The Delhi government is not likely to make changes to the rules for nursery admissions in the next academic session, allowing each private school to finalise guidelines on its own, officials in the state education department said on Monday.
The admission schedule for over 1,700 recognised private unaided schools, which offer approximately 1.25 lakh seats in nursery every year, is expected to be issued by early December.
Government officials said the decision not to intervene would avoid potential legal challenges, which have usually followed alterations to guidelines and prolonged the admission process in previous years.
“This time, we want to bring the admission schedule for all private unaided schools at one go. There will be no different guidelines or schedules issued for schools on government land. Schools will decide their own criteria,” a top official in the Delhi education department told Hindustan Times.

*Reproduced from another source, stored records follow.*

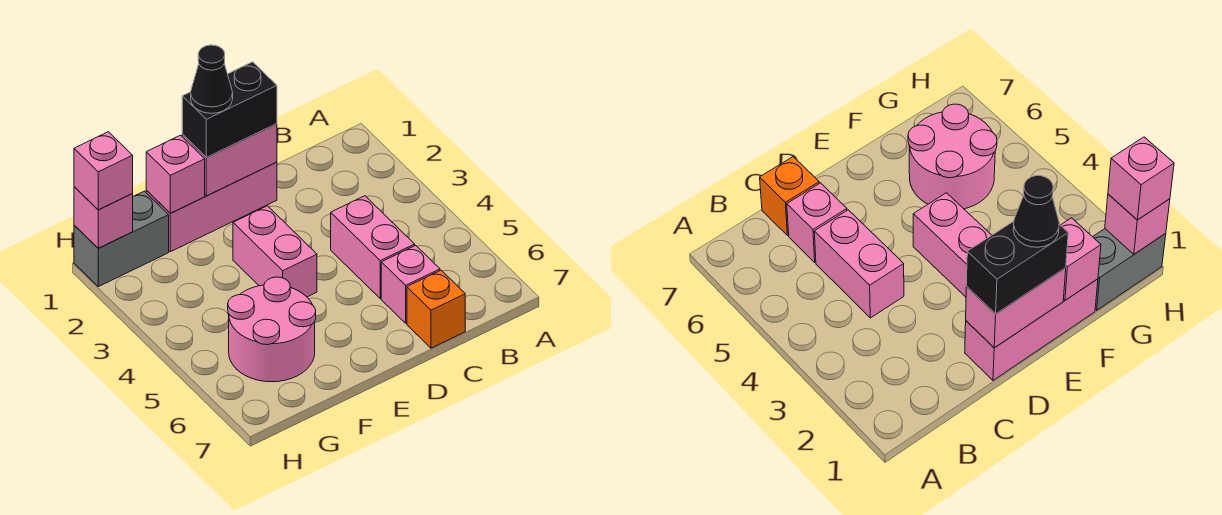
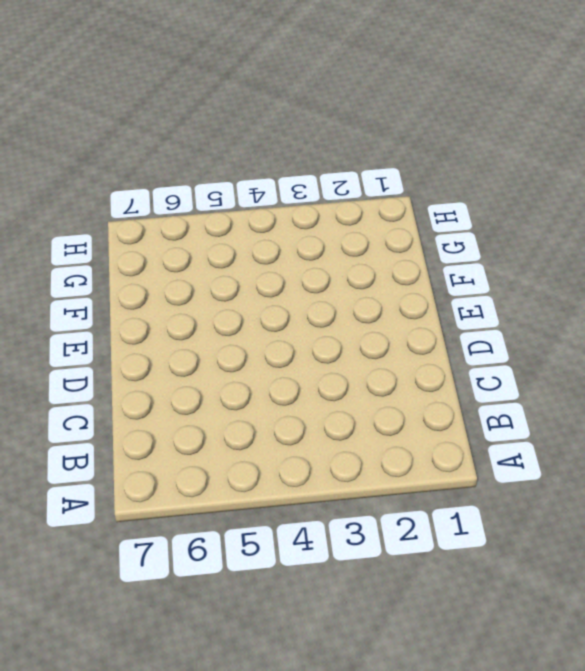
none -> pink brick C4:C5 level 1
none -> pink brick C6 level 1
none -> orange brick C7 level 1

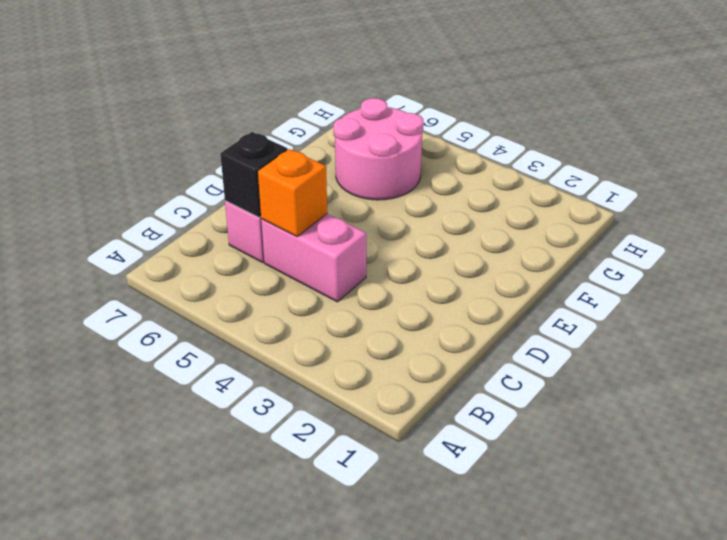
orange brick C5 level 2 -> orange brick C7 level 1
black brick C6 level 2 -> none
none -> pink brick D1:F1 level 1
none -> pink brick E3:E4 level 1
none -> grey brick G1:H1 level 1

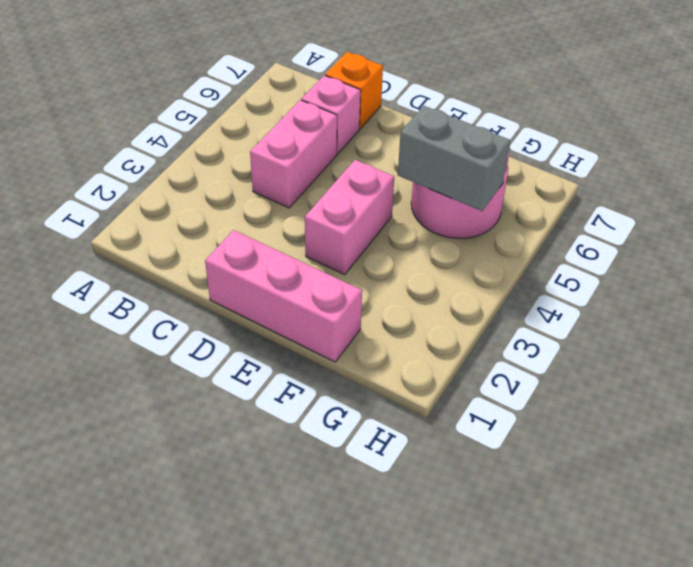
grey brick F5:G5 level 2 -> grey brick G1:H1 level 1
none -> pink brick D1:E1 level 2
none -> pink brick F1 level 2
none -> pink brick H1 level 2

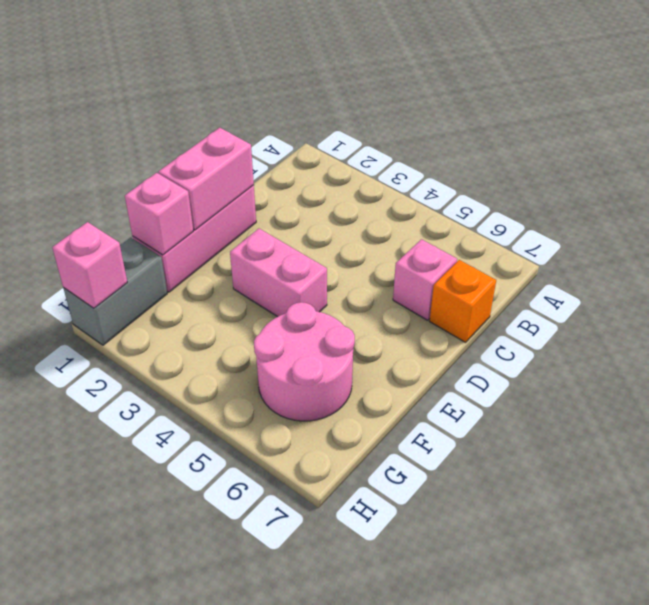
none -> pink brick C4:C5 level 1
none -> black brick D1:E1 level 3
none -> pink brick H1 level 3

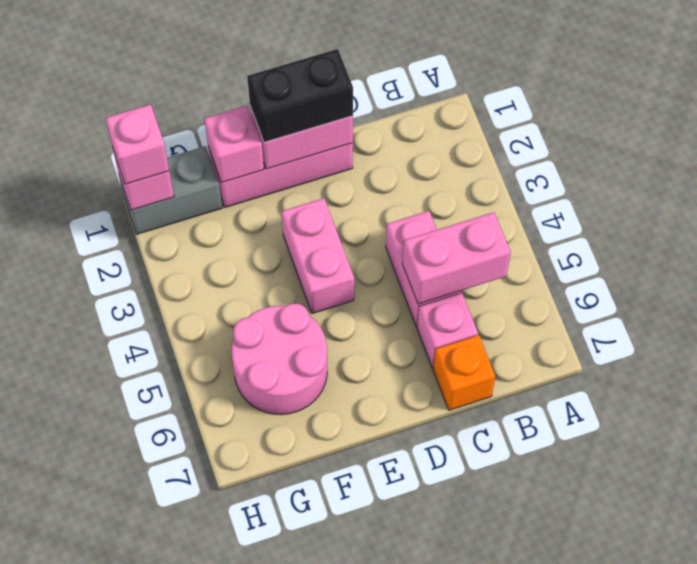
pink brick B5:C5 level 2 -> none
none -> black cone E1 level 4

In January this year, the Delhi government issued a notification asking 298 top schools built on Delhi Development Authority land to make residential proximity the primary criterion for new admissions.
According to the notification, applicants living within one kilometre of the school would be given preference. If there were seats left, admissions would be given to applicants living between one and three kilometres of the school, and if the seats were still not filled, to students living between three and six kilometres of the school. The guidelines also abolished the management quota in these schools.
The notification was immediately challenged by the association for private schools on the grounds that it violated their autonomy. The Delhi high court ordered a stay, but the confusion lingered for weeks. The application process, which was to finish in January, was finally completed in mid-February.
The case is still in court and the next date of hearing has been set for January 16, 2018.
The high court also told the government to make any changes in the guidelines for the next session at least three months before admissions were schedule to begin. That deadline has passed.
When told that the government was not likely to intervene this year, SK Bhattacharya, president of the Action Committee for Unaided Recognised Private School, said his body would welcome the move.
“The government needs to keep a balance between autonomy of private schools and transparency. If this is happening, it will ensure parents don’t face any confusion due to last minute changes.”
As things stand, residential proximity to the school carries the highest weight for new admissions to most institutions. The radius, however, varies from school to school. Other criteria include preference for girls, for candidates who have siblings in the same school, for children of alumni, and for students with a single parent. A total of 100 points are divided between these criteria in different proportions.
A Delhi government official said that the education department would meet over the next two days to finalise the admission schedule.
Even if no changes are made to guidelines, the official stressed, all schools will have to abide by an earlier government order that abolished 51 admission criteria considered “discriminatory”. These included oral tests, interviews, achievements of parents, non-smoking parents, and vegetarian parents.